President Hugo Chavez has ordered his government to buy a Hilton-run hotel on Venezuela’s Margarita Island.
Chavez issued a decree last week ordering the “forced acquisition” of the Margarita Hilton&Suites and its marina. The president’s order was reported by Venezuelan media Tuesday, after being published in the Official Gazette on Friday.
The decree clears the way for Chavez’s government to expropriate the hotel. It’s unclear how much Venezuela will pay or how soon.
Chavez last month hosted a summit at the hotel with leaders including Libya’s Moammar Gadhafi, and suggested the hotel could become the headquarters of a new bloc of African and South American nations.

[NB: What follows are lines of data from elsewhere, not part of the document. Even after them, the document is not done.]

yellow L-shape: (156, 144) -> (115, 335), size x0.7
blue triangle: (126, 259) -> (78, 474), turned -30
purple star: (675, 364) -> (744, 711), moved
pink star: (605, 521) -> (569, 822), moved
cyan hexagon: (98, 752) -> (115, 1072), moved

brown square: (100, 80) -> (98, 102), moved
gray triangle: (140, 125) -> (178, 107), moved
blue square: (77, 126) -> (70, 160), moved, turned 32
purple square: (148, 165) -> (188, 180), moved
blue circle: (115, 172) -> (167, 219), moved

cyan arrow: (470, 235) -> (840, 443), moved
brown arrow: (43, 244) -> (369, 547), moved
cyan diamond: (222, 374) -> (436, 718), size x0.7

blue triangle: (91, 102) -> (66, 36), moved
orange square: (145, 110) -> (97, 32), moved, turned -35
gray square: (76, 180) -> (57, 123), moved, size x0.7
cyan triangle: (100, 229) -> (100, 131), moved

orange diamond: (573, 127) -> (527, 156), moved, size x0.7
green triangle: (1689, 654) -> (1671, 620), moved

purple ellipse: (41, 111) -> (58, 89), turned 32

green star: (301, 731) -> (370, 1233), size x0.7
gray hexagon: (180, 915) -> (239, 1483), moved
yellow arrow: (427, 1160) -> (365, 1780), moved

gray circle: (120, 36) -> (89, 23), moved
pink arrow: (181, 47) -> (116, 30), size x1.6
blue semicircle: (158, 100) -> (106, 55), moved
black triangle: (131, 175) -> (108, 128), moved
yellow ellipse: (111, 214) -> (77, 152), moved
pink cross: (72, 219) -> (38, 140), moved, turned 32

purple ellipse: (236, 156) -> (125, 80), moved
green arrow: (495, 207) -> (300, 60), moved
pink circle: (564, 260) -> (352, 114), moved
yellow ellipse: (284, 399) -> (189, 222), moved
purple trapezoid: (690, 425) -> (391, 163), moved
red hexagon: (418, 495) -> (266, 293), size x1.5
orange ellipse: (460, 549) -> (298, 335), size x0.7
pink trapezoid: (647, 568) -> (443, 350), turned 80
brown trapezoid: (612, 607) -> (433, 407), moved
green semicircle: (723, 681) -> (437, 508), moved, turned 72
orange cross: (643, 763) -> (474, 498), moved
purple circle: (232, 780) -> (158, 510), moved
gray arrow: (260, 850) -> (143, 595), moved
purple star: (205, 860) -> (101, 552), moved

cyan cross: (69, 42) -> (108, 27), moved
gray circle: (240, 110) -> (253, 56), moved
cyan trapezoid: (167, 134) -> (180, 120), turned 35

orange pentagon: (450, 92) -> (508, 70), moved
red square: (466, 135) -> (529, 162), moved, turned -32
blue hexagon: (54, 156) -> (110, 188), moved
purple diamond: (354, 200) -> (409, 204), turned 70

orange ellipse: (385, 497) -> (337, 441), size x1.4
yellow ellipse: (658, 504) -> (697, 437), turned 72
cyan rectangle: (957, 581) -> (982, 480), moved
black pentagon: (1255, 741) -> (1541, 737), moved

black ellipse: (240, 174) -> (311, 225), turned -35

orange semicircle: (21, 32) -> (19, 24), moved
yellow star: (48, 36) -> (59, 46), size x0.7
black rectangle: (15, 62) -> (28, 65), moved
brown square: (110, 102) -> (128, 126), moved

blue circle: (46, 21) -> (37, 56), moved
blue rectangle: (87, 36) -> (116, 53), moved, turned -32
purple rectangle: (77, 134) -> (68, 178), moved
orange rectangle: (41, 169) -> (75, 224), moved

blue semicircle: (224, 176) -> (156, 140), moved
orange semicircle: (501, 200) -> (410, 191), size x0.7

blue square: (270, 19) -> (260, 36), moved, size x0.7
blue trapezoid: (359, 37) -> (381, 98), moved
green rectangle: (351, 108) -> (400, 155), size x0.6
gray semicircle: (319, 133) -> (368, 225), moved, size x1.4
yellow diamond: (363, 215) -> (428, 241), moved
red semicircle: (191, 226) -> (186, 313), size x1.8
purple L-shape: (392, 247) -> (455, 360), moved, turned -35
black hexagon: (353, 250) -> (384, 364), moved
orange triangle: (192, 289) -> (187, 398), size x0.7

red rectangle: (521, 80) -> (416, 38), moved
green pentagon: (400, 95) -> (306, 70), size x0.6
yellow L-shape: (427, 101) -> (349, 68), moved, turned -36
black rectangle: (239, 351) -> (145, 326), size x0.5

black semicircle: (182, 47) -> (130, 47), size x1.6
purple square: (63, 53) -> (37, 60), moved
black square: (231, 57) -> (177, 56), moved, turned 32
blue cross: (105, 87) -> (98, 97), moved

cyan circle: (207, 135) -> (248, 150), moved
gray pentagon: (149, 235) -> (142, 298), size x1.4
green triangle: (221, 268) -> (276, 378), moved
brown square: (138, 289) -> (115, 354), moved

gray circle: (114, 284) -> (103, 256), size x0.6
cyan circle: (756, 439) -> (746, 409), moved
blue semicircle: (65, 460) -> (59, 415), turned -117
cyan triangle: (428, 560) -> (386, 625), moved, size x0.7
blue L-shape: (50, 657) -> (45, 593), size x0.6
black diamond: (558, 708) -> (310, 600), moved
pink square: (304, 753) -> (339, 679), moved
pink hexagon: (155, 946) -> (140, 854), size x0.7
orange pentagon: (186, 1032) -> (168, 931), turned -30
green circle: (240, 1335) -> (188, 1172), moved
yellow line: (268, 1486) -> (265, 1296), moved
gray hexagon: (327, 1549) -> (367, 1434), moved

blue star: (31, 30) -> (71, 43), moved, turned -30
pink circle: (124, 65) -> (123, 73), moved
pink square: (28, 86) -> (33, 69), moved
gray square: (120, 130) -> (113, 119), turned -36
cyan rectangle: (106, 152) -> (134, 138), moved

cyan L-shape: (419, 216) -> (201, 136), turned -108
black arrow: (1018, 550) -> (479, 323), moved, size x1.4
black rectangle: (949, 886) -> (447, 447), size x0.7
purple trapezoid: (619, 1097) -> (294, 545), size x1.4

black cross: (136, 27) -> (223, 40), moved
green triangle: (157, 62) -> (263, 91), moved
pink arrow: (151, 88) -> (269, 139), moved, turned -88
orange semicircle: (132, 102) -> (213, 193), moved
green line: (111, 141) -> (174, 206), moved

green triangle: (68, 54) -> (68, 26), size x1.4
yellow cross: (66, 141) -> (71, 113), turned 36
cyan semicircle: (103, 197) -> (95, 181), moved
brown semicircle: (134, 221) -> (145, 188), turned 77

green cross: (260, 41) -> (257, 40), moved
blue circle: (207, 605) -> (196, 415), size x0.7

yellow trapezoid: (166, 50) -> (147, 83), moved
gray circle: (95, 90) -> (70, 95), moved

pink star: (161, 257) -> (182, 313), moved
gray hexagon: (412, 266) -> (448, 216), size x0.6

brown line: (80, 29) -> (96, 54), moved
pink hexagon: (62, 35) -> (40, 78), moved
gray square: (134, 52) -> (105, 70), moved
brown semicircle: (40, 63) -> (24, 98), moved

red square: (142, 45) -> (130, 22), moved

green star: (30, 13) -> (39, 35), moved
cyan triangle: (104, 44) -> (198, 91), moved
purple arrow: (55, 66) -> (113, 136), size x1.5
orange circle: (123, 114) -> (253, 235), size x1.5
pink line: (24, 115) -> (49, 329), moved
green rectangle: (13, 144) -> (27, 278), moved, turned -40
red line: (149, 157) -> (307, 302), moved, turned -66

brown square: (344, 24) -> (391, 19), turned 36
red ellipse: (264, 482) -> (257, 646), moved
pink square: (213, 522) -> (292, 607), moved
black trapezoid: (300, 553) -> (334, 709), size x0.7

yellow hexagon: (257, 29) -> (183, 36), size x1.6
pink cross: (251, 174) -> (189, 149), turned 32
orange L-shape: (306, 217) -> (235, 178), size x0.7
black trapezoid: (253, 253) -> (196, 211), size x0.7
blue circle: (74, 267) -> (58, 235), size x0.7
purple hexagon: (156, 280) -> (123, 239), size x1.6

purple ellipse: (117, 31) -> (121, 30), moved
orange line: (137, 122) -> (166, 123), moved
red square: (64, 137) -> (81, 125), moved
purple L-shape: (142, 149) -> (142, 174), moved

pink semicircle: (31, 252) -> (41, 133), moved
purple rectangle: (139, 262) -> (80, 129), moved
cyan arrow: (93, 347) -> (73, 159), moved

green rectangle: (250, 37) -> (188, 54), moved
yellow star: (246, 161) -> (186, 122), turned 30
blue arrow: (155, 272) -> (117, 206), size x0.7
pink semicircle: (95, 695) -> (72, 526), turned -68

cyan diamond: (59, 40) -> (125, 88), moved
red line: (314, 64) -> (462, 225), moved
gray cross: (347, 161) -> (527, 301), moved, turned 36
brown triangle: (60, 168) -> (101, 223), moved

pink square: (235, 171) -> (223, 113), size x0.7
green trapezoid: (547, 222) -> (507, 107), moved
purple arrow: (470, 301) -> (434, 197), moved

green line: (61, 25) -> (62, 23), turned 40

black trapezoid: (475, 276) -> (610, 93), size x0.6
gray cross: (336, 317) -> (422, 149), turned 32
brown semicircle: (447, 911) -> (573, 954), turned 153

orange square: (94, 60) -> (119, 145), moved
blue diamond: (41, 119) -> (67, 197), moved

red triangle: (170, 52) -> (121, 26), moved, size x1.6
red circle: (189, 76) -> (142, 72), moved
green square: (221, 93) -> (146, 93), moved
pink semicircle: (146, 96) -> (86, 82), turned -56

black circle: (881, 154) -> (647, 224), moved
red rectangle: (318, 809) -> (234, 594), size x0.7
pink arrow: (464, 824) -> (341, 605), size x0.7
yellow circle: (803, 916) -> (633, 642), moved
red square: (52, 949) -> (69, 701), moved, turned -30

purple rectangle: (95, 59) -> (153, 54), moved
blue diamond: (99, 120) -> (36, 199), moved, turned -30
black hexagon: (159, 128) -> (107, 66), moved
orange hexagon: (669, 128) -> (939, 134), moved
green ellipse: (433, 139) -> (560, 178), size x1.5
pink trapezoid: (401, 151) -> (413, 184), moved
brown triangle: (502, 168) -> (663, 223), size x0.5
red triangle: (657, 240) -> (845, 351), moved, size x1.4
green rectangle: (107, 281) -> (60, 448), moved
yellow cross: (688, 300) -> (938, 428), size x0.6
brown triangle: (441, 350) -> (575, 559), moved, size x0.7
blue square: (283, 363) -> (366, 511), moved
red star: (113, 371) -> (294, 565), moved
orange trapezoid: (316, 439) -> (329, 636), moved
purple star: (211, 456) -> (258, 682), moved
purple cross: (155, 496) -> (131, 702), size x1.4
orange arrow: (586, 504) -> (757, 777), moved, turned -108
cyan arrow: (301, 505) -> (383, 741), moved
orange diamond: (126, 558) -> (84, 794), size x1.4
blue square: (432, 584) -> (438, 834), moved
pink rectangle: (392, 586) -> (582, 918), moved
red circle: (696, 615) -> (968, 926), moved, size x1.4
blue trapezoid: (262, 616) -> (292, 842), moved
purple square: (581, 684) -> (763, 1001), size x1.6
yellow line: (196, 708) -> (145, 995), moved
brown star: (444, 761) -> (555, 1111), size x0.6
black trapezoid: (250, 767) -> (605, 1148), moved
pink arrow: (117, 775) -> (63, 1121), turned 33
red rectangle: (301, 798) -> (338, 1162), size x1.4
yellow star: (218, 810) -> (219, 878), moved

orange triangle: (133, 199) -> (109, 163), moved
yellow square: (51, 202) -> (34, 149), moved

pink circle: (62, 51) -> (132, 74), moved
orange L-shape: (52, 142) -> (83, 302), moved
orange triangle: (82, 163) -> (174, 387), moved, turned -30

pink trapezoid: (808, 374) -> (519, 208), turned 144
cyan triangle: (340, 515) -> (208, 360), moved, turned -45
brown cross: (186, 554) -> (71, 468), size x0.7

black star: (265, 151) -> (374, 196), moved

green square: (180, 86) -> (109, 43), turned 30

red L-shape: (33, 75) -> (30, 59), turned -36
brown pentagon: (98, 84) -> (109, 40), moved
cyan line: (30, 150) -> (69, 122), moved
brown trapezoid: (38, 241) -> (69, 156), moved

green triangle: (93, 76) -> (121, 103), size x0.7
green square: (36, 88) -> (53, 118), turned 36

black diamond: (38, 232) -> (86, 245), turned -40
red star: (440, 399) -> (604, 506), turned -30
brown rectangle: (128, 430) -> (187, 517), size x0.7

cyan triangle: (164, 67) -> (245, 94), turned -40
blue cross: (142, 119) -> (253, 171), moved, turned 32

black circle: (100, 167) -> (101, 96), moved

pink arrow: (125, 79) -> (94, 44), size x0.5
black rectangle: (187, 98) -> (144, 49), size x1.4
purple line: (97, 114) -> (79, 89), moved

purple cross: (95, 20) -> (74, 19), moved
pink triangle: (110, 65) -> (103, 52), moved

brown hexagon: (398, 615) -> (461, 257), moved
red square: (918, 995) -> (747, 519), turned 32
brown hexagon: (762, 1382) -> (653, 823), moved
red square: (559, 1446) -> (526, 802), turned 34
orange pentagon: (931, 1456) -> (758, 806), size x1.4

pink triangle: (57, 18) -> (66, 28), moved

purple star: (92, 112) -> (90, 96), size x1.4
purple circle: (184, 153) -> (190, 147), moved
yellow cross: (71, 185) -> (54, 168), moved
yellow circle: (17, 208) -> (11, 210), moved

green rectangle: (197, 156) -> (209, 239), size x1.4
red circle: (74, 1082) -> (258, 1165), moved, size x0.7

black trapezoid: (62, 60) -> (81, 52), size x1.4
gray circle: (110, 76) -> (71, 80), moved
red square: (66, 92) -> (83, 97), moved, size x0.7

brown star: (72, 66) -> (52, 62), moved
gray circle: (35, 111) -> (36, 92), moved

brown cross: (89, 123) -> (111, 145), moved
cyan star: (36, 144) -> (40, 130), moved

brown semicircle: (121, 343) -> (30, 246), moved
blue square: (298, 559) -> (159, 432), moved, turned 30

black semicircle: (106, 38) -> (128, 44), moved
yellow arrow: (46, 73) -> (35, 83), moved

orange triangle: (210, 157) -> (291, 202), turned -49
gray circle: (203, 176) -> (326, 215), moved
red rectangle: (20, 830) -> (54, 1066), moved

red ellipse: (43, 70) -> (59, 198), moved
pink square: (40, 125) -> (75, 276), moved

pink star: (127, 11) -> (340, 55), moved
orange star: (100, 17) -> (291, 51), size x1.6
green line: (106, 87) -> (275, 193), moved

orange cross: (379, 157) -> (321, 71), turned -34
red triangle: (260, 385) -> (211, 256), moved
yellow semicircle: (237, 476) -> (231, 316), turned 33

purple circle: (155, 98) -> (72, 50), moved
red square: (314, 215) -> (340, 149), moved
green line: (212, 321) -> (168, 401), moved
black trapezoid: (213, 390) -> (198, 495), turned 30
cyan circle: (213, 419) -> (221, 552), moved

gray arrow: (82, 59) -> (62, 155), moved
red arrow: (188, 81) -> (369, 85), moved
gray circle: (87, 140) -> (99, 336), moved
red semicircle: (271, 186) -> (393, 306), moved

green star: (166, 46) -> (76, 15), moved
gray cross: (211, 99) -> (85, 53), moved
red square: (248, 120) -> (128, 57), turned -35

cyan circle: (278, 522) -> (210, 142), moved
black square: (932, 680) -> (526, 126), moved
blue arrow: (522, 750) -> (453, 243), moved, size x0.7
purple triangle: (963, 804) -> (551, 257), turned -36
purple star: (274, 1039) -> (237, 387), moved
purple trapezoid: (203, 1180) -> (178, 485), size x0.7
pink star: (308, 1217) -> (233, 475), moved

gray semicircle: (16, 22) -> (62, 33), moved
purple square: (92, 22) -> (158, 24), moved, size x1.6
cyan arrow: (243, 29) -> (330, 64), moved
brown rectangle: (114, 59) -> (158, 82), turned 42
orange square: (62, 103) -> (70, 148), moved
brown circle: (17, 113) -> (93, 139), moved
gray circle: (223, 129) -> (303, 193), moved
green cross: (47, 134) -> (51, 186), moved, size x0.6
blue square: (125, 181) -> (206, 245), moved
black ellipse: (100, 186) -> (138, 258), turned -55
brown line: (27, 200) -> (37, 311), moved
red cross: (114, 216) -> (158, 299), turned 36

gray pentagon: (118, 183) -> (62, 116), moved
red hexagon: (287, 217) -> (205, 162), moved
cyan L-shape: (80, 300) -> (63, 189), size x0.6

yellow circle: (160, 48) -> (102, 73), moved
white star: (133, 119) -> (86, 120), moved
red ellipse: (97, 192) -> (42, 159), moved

The Venezuela-based company Inversiones Pueblamar CA, listed as one of the hotel’s owners, did not immediately respond to a request for comment. Another company listed as an owner, Desarrollos MBK CA, could not be reached for comment.
Officials at the McLean, Virginia, headquarters of Hilton Worldwide, which manages the hotel, did not immediately return a call and email seeking comment.
Margarita Island is one of Venezuela’s main tourist destinations, and the hotel has more than 300 rooms and suites, some 150 timeshares, plus restaurants, a casino, souvenir shops and a marina.
The decree said the resort, once expropriated, will fall under the government’s Tourism Ministry.
Chavez has carried out a series of nationalizations in recent years, buying up companies in sectors including telecommunications, electricity and construction. The government has also increased its ownership of hotels, although most in the country are still privately owned.